Author: Roger Virgoe

Notes

  • 1. City of London RO, Guildhall, rep 10, f 242v.
  • 2. Hatfield 207.
  • 3. Date of birth estimated from education and being under age at fa.’s death. PCC 10 Bodfelde, 34 Stonard; VCH Surr. iii. 217, 221; Vis. Suss (Harl. Soc. liii), 25.
  • 4. LP Hen. VIII, xiii-xxi; Somerville, Duchy, i. 408; CPR, 1550-3, p. 354; 1553, pp. 357, 359, 415; Suss. Arch. Colls. xiii. 126.

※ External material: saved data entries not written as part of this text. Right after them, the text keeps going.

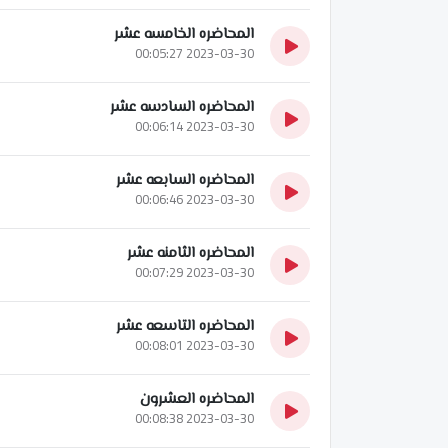
المحاضره الخامسه عشر
2023-03-30 00:05:27
المحاضره السادسه عشر
2023-03-30 00:06:14
المحاضره السابعه عشر
2023-03-30 00:06:46
المحاضره الثامنه عشر
2023-03-30 00:07:29
المحاضره التاسعه عشر
2023-03-30 00:08:01
المحاضره العشرون
2023-03-30 00:08:38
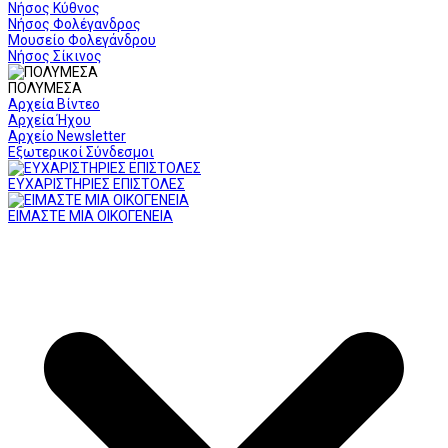
Νήσος Κύθνος
Νήσος Φολέγανδρος
Μουσείο Φολεγάνδρου
Νήσος Σίκινος
ΠΟΛΥΜΕΣΑ
Αρχεία Βίντεο
Αρχεία Ήχου
Αρχείο Newsletter
Εξωτερικοί Σύνδεσμοι
ΕΥΧΑΡΙΣΤΗΡΙΕΣ ΕΠΙΣΤΟΛΕΣ
ΕΙΜΑΣΤΕ ΜΙΑ ΟΙΚΟΓΕΝΕΙΑ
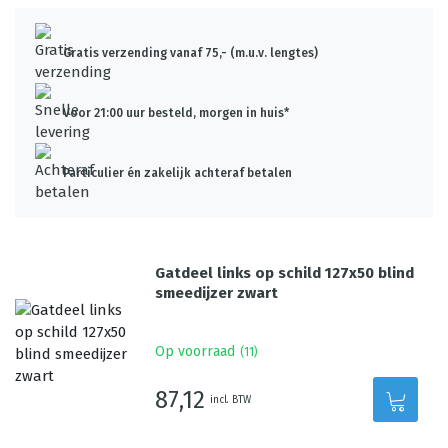
Gratis verzending vanaf 75,- (m.u.v. lengtes)
Voor 21:00 uur besteld, morgen in huis*
Particulier én zakelijk achteraf betalen
Gatdeel links op schild 127x50 blind
smeedijzer zwart
Op voorraad
(
11
)
87,12
incl. BTW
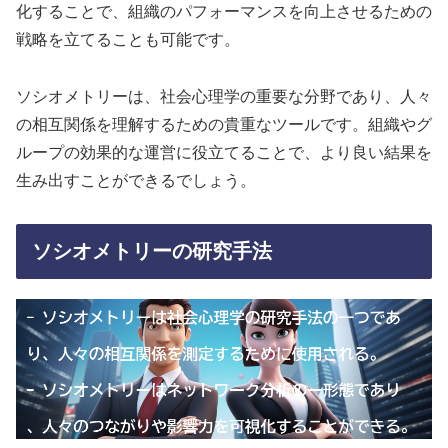
化することで、組織のパフォーマンスを向上させるための
戦略を立てることも可能です。
ソシオメトリーは、社会心理学の重要な分野であり、人々
の相互関係を理解するための貴重なツールです。組織やグ
ループの効果的な運営に役立てることで、より良い結果を
生み出すことができるでしょう。
ソシオメトリーの研究手法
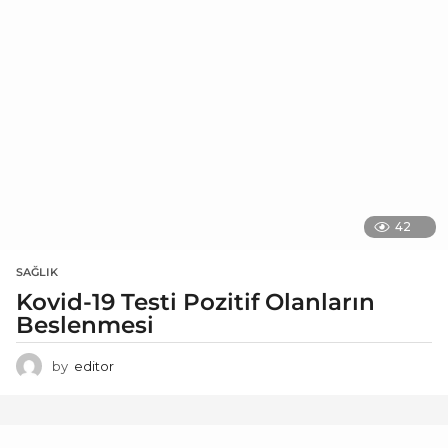
42
SAĞLIK
Kovid-19 Testi Pozitif Olanların
Beslenmesi
by
editor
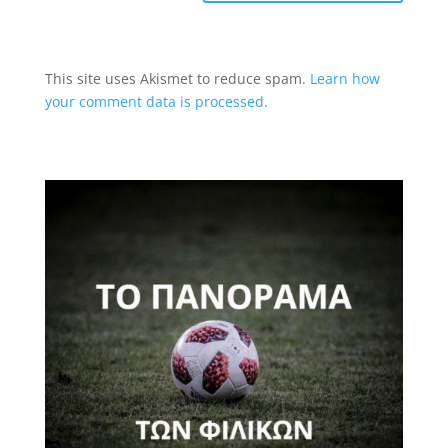
This site uses Akismet to reduce spam.
Learn how
your comment data is processed.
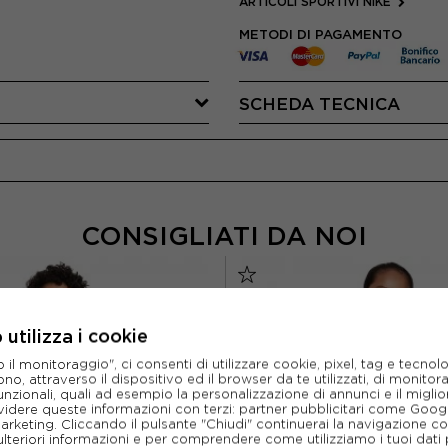
ARTICOLI SPORTIVI NIKE
METODI DI PAGAMENTO
SCHEDA TECNICA
CONSIGLIATI DA NOI
utilizza i cookie
l monitoraggio", ci consenti di utilizzare cookie, pixel, tag e tecnolo
o, attraverso il dispositivo ed il browser da te utilizzati, di monitorar
unzionali, quali ad esempio la personalizzazione di annunci e il migl
idere queste informazioni con terzi: partner pubblicitari come Goo
marketing. Cliccando il pulsante "Chiudi" continuerai la navigazione c
ulteriori informazioni e per comprendere come utilizziamo i tuoi dati p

  • 5. Cal I.T. Recs. i. 94, 122; LP Hen. VIII, iv, viii, xx; Strype, Annals, i(2), 195; E. W. Ives, ‘Some aspects of the legal profession in the late 15th and early 16th cents.’ (London Univ. Ph.D. thesis, 1955), 209, 211-13; A. W. B. Simpson, ‘Keilway’s reps. temp. Hen. VII and Hen. VIII’, Law Quarterly Rev. lxxiii. 89-105; L. W. Abbott, Law Reporting in Eng. 38-49.
  • 6. City of London RO, rep. 10, f. 242v;CJ, i. 11, 19, 20; C219/20/69.
  • 7. PCC 10 Bodfelde, 34 Stonard; LP Hen. VIII, xviii, xix; CPR, 1548-9, p 219; 1553, p. 261; 1555-7, p. 464; 1558-60, p. 308; C142/143/28; R. B. Manning, Rel. and Soc. in Eliz. Suss. 250-2.